Depending on the relationship you have developed with your child, you may get away with asking more intimate details.  However, sex is and should be a private matter.  Would you want your child or anyone else asking you intimate details of your love life?  Take that into consideration when approaching your child with certain questions.  Although they are children, there are certain details that should remain private.  As a parent, you should also teach your child about the importance of keeping their sex life private.

If you suspect your child is sexually active, take them to the pediatrician and let the doctor exam them and speak to them about sex, sexually transmitted diseases, pregnancy and birth control.  You can and should follow up with your own conversation thereafter.  But there are times when some children prefer to discuss these matters with a neutral party.  Do not be insulted or get your feelings hurt if your child does not come to you.  The main objective is to put your child in touch with someone you trust will give them the best advice and tools needed so they can make good decisions for their future.

At what age should a parent discuss birth control with their child?

Birth control is a topic that should be discussed when you are having the initial in depth sex talk.  Birth control should be discussed with both males and females.  It is a bad misconception that people have when they feel that birth control is the female’s responsibility.  Well keep in mind, when the baby comes, neither parent is exempt from responsibility.  However, if your daughter gets her period and you haven’t had the sex conversation with her yet, then that would be the time to have it.  If you have had the sex talk before her period, then once her cycle begins you should reinforce the conversation again with a follow up visit to her pediatrician.

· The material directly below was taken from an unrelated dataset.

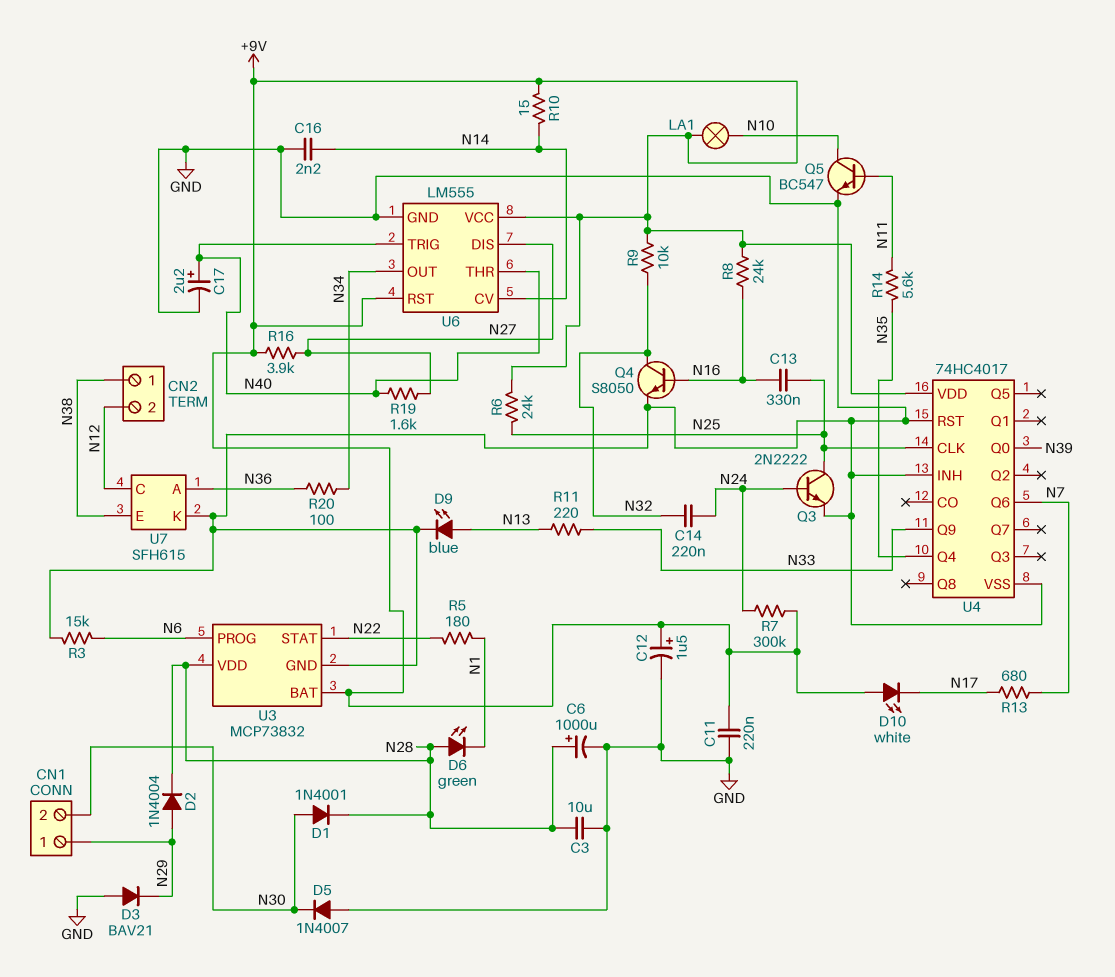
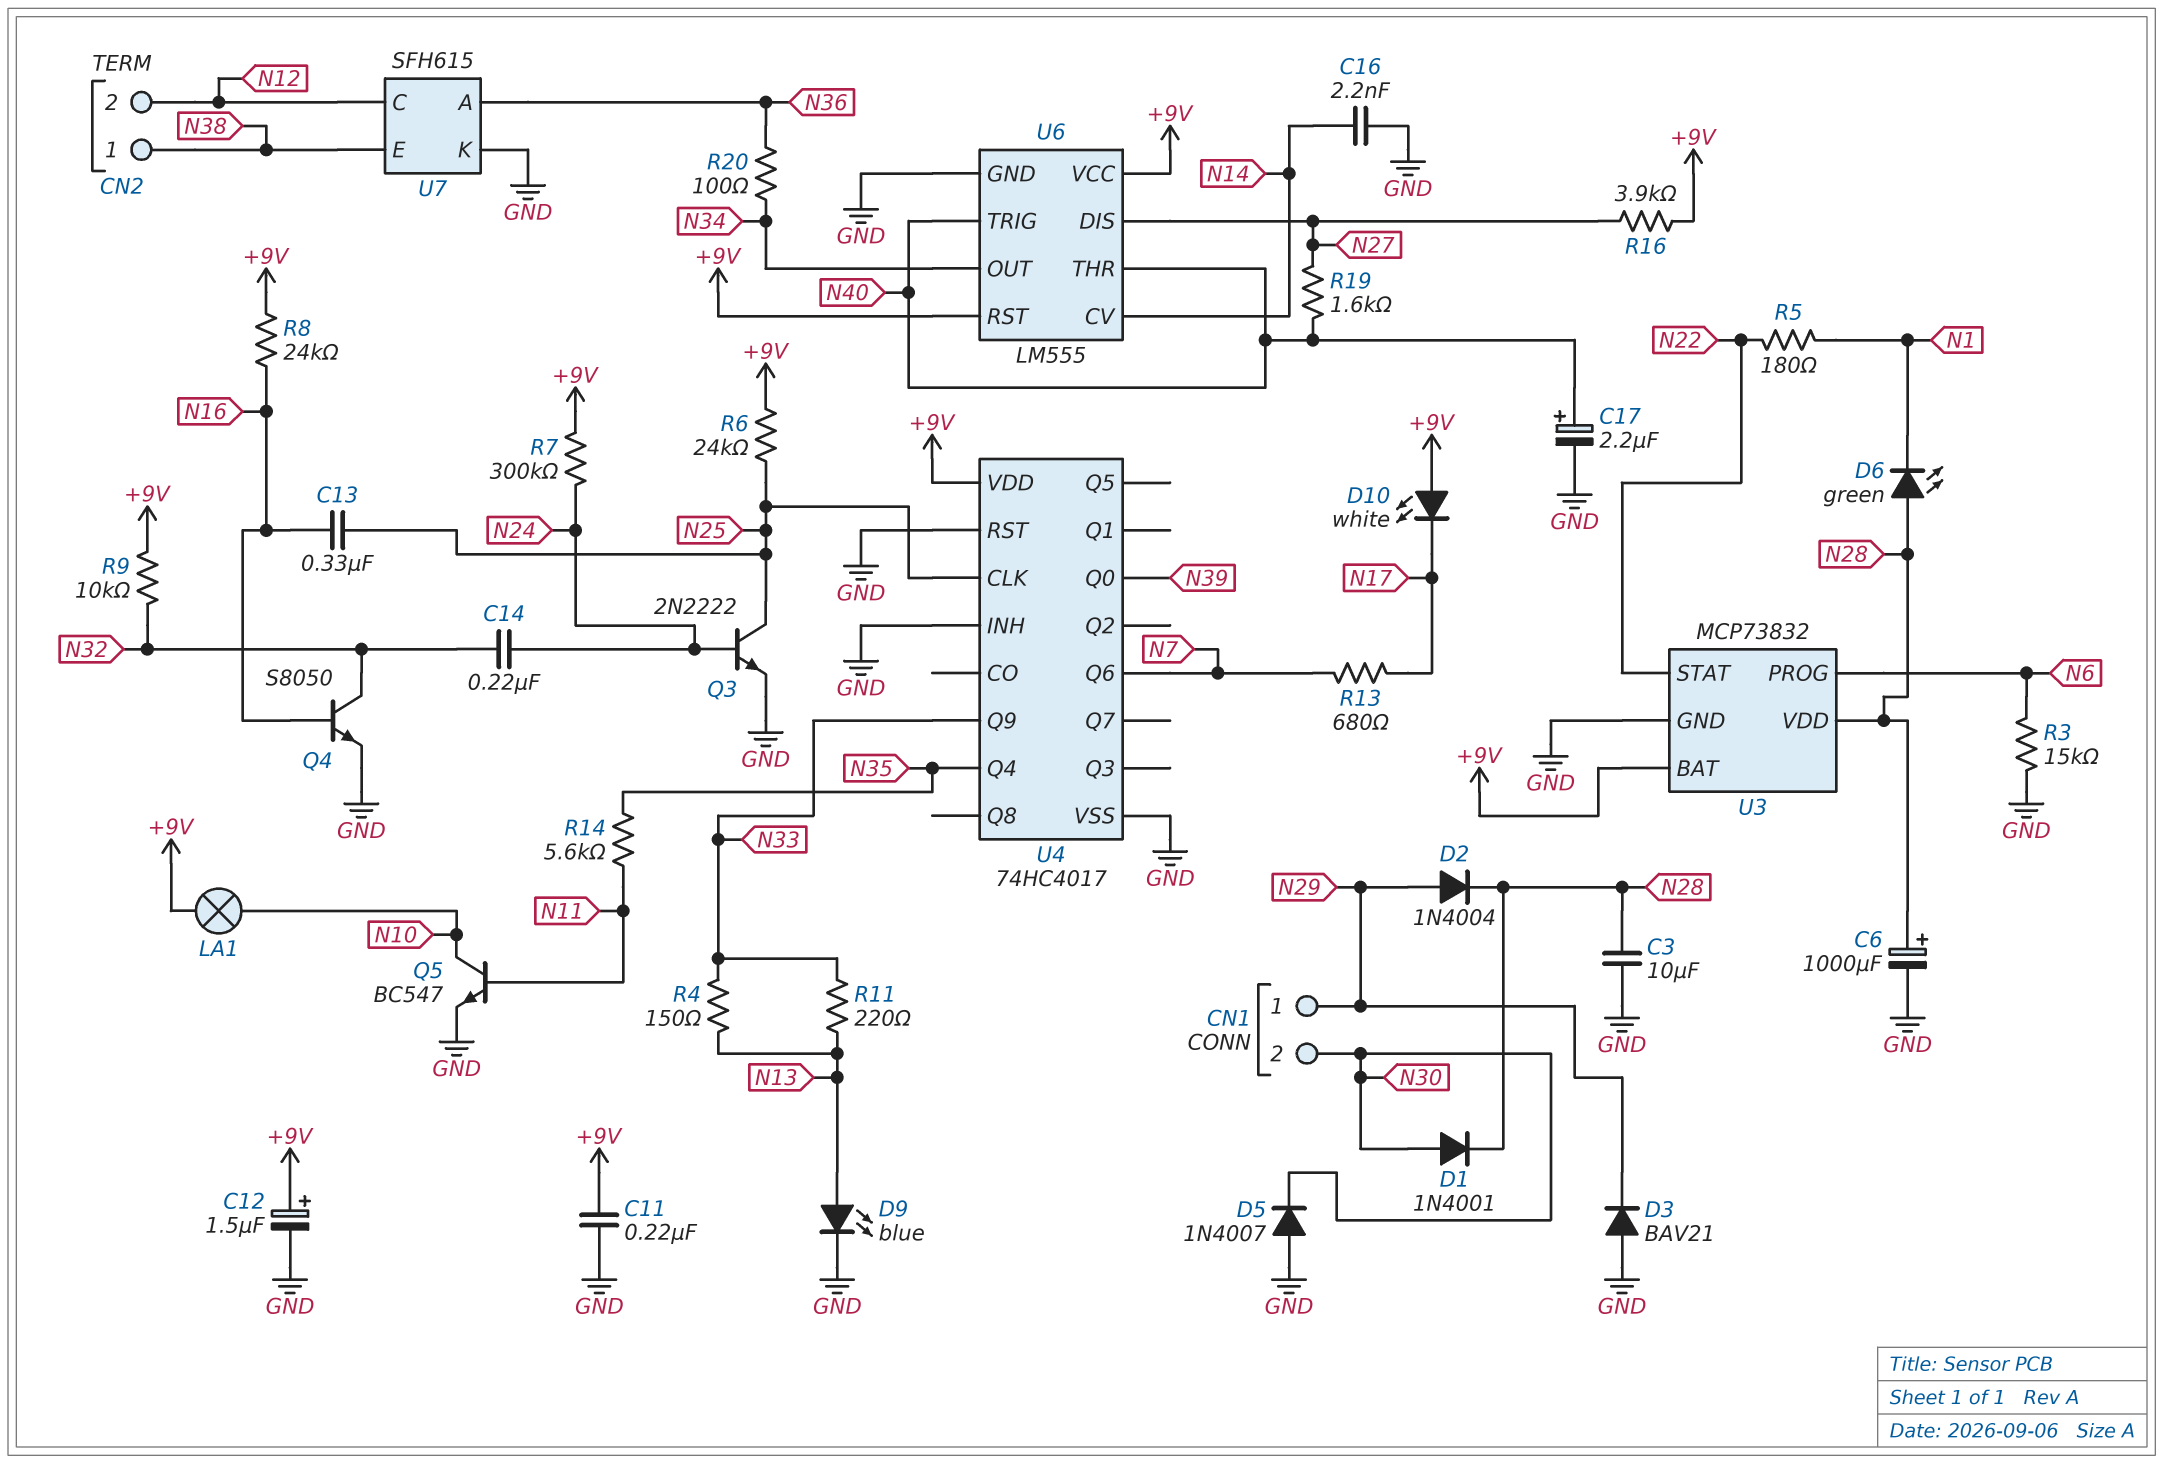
R4: none -> 150 (N13, N33)
R10: 15 (+9V, N14) -> none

It is important when you are having these conversations that you stay focused on the main objective.  The main objective is to give your child all the information he/she needs to know to make informed decisions.  You want to talk about the opposite sex from a neutral standpoint.  Do not give your opinion.  Stick to the facts.  Your child will have to formulate his/her own opinion through their experiences not yours.  Discuss the pros and cons of having sex as a teenager.  Telling your child not to have sex is almost a sure invitation to the bedroom.  So once again, stick to the facts.  Provide information on the various forms of contraceptives for both males and females.  You want to talk and show pictures (if available) about the different sexually transmitted diseases that can occur if the right conception is not used.  Lastly, you want to give your child an opportunity to ask questions or make comments.

Parents……You must do your research.  Be prepared when having this conversation the same that you prepare for your business meeting at work. This is an important topic and although you are not giving your opinion, if the information is conveyed correctly, they will follow the path you want them to.

How can a parent prevent their child from having premarital sex?

There is no sure way to prevent your child from having premarital sex outside of monitoring their every move.  Even that will only work until that turn 18. You can talk to your child about abstinence and why you feel that is the route they should take. However, to be safe, you should also talk to them about sex. Do not think if you don’t speak to them about sex that they won’t know.  The difference will be that they will know all the things they hear from other people and other sources.  Is this the knowledge and/or images you really want your child to have about sex?  Talk to you children about all the options that are available to them.  Trust in your communication with your child.  Trust in the knowledge that you have bestowed upon them.  Trust them to make informed decisions and let them know that you are there for them whether they choose abstinence or sex.